▸ TEXT PASSAGE:
--------------------------------------------------

The 5 Best Grateful Dead Songs Of The '70s
Forget about a needle in a haystack. Poring over the Grateful Dead's catalogue to pluck out five best '70s songs is like locating lentils on the ocean floor. Weird analogy? Well, this is the Grateful Dead we're talking about, that most trippin' of truckin' and jammin' bands that, in between crisp yet rambling slurries of improvisational musicianship, produced some studio albums. As Dead singer and guitarist Jerry Garcia once said and The Guardian quotes, "Making a record is like building a ship in a bottle. Playing live music is like being in a rowboat in the ocean." That ship, bottle, rowboat, and ocean granted us a colossal discography of stellar hits, from the '70s or otherwise.
When we say "colossal," we really mean it. The Grateful Dead's entire, evolving, psychedelic, folksy, jazzy, country, groovy discography consists of 13 studio albums and a gobsmacking 233 live albums – a world record. This makes choosing songs from the Dead particularly difficult, especially since the '70s was their most prolific and arguably best era. Also, do we choose studio versions or one-of-a-kind live versions? The Dead changed quite a bit over the '70s, as well, never achieving mainstream status but moving towards something more accessible with 1970's "Workingman's Dead" and "American Beauty" through their late '70s "disco Dead" phase.

--------------------------------------------------

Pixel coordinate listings
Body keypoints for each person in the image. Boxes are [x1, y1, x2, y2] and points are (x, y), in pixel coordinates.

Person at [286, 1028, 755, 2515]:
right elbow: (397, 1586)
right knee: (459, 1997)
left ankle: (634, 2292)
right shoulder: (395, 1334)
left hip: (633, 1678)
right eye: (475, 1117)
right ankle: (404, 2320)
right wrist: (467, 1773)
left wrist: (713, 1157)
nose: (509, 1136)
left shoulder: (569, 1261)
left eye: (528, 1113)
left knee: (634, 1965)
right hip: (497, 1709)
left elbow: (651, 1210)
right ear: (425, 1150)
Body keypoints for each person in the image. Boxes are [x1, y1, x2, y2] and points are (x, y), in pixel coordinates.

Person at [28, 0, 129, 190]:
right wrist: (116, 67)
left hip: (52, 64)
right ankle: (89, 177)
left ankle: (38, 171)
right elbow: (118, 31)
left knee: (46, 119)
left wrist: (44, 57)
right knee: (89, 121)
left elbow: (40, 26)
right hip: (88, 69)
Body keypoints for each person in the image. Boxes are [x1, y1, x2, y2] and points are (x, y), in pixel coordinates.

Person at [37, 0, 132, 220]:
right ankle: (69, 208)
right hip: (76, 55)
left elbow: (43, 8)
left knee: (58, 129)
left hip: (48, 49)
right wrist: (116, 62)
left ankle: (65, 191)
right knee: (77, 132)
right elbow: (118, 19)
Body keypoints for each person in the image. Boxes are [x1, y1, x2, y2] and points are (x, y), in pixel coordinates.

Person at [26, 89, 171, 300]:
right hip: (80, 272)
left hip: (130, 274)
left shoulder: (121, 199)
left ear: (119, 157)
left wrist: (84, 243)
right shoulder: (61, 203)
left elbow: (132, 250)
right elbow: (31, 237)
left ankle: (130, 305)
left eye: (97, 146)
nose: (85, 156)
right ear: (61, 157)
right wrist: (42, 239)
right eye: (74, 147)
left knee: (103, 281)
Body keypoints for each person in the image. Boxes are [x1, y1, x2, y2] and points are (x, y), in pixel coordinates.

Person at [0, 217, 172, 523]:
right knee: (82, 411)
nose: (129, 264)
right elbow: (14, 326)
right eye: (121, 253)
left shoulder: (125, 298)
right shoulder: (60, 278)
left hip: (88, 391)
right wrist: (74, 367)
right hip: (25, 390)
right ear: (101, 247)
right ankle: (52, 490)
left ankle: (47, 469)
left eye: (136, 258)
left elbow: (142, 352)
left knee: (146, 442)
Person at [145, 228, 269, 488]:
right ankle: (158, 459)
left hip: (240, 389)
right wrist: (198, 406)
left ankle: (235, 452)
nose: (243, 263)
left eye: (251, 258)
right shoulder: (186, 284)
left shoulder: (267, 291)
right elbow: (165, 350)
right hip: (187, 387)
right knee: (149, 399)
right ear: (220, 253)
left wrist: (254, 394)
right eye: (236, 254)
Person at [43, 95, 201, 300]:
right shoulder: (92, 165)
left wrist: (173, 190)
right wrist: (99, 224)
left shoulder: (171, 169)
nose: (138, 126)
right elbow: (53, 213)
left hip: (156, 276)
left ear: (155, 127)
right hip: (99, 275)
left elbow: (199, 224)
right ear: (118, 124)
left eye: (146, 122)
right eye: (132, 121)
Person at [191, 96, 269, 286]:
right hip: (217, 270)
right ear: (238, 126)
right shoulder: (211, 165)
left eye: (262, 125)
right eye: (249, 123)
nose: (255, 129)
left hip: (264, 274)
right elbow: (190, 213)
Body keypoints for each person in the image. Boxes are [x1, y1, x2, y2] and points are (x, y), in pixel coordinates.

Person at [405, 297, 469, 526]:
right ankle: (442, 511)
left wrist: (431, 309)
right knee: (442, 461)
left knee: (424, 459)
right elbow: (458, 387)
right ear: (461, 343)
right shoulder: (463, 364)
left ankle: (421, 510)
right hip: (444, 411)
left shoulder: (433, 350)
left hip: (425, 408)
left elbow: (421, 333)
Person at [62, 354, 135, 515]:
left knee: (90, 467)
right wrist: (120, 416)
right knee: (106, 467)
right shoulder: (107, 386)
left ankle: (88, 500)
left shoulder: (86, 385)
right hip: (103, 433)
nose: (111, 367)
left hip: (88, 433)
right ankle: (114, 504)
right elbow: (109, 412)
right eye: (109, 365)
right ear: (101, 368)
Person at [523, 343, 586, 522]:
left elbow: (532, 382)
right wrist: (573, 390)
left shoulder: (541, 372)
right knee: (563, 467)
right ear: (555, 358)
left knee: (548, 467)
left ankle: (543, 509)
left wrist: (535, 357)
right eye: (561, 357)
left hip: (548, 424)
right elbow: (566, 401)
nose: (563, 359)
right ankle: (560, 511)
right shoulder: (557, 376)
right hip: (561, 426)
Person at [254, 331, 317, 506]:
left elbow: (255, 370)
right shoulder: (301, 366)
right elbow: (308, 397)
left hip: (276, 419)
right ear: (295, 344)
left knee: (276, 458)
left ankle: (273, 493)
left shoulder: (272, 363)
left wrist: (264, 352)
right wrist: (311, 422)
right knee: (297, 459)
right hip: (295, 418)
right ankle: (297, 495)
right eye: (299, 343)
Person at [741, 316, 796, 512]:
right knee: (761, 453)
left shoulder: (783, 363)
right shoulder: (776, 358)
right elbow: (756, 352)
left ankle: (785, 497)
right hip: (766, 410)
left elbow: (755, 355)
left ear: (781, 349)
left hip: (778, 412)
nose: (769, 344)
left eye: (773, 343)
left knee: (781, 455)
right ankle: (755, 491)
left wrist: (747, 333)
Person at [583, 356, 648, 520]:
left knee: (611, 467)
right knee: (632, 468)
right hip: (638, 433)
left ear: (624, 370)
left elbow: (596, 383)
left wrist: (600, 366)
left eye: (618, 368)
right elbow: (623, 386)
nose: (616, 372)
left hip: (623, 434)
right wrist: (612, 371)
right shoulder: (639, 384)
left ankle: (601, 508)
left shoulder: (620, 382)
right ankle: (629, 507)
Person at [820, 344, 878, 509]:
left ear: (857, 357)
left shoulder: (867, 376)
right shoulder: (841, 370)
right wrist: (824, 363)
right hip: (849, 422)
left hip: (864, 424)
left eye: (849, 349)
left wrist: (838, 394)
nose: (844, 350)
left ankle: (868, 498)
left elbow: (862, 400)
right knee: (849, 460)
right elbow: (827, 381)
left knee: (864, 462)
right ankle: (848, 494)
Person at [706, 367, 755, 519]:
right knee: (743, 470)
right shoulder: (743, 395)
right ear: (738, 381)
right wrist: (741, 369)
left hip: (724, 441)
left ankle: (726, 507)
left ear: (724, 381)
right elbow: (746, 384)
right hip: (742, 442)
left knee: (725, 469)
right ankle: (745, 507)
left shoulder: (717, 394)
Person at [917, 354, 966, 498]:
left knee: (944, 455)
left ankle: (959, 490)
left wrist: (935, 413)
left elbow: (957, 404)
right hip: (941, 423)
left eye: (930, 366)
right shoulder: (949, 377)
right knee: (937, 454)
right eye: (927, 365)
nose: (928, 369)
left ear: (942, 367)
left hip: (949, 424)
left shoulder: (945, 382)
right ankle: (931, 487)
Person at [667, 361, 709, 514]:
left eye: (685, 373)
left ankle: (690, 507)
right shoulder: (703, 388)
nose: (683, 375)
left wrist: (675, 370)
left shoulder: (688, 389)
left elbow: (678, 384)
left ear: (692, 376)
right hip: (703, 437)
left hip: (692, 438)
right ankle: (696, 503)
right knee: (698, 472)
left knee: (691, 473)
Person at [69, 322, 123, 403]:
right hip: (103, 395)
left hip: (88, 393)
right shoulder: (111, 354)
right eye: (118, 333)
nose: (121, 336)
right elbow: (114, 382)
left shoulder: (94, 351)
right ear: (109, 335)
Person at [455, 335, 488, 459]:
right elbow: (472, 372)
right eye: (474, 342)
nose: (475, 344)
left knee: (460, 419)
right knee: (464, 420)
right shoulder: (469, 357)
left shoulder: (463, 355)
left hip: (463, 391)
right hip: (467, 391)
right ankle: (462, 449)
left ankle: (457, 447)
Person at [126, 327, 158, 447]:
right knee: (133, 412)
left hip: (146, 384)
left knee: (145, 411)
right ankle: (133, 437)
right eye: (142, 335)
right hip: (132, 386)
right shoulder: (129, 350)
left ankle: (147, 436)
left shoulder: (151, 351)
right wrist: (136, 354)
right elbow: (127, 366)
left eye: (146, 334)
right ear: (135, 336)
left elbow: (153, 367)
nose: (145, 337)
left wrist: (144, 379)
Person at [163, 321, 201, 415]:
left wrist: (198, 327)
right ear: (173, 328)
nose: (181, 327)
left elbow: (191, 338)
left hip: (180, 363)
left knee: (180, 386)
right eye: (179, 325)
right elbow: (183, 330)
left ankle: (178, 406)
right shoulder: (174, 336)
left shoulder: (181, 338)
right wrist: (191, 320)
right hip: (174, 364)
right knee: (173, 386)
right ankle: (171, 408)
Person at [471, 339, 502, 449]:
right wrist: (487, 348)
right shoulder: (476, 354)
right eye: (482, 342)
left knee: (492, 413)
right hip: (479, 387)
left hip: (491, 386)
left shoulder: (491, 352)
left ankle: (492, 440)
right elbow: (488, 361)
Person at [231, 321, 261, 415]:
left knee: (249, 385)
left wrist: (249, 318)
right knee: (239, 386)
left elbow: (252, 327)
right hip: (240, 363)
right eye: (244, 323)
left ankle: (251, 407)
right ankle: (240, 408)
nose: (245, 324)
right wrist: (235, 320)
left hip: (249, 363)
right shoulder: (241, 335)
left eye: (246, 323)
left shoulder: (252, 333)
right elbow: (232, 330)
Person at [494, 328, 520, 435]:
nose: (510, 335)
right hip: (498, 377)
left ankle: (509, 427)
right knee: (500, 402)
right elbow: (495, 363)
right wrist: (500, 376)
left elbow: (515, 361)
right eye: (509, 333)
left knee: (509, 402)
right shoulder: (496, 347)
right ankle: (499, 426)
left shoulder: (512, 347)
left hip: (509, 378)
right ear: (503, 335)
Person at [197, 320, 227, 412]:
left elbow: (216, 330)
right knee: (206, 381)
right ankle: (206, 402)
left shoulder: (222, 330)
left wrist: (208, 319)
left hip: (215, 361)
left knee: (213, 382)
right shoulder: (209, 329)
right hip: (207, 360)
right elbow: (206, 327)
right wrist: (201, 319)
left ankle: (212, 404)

--------------------------------------------------

▸ TASKS TO PERFORM:
(1) Translate this sentence from the Grateful Dead passage into Spanish: "This makes choosing songs from the Dead particularly difficult, especially since the '70s was their most prolific and arguably best era."
(2) Write out the Grateful Dead passage word for word, between "The 5 Best Grateful" and "the '70s or otherwise.", inclusive.

▸ ANSWER SECTION:
(1) Esto hace que elegir canciones de los Dead sea particularmente difícil, sobre todo porque los años 70 fueron su época más prolífica y posiblemente la mejor.

(2)
The 5 Best Grateful Dead Songs Of The '70s
Forget about a needle in a haystack. Poring over the Grateful Dead's catalogue to pluck out five best '70s songs is like locating lentils on the ocean floor. Weird analogy? Well, this is the Grateful Dead we're talking about, that most trippin' of truckin' and jammin' bands that, in between crisp yet rambling slurries of improvisational musicianship, produced some studio albums. As Dead singer and guitarist Jerry Garcia once said and The Guardian quotes, "Making a record is like building a ship in a bottle. Playing live music is like being in a rowboat in the ocean." That ship, bottle, rowboat, and ocean granted us a colossal discography of stellar hits, from the '70s or otherwise.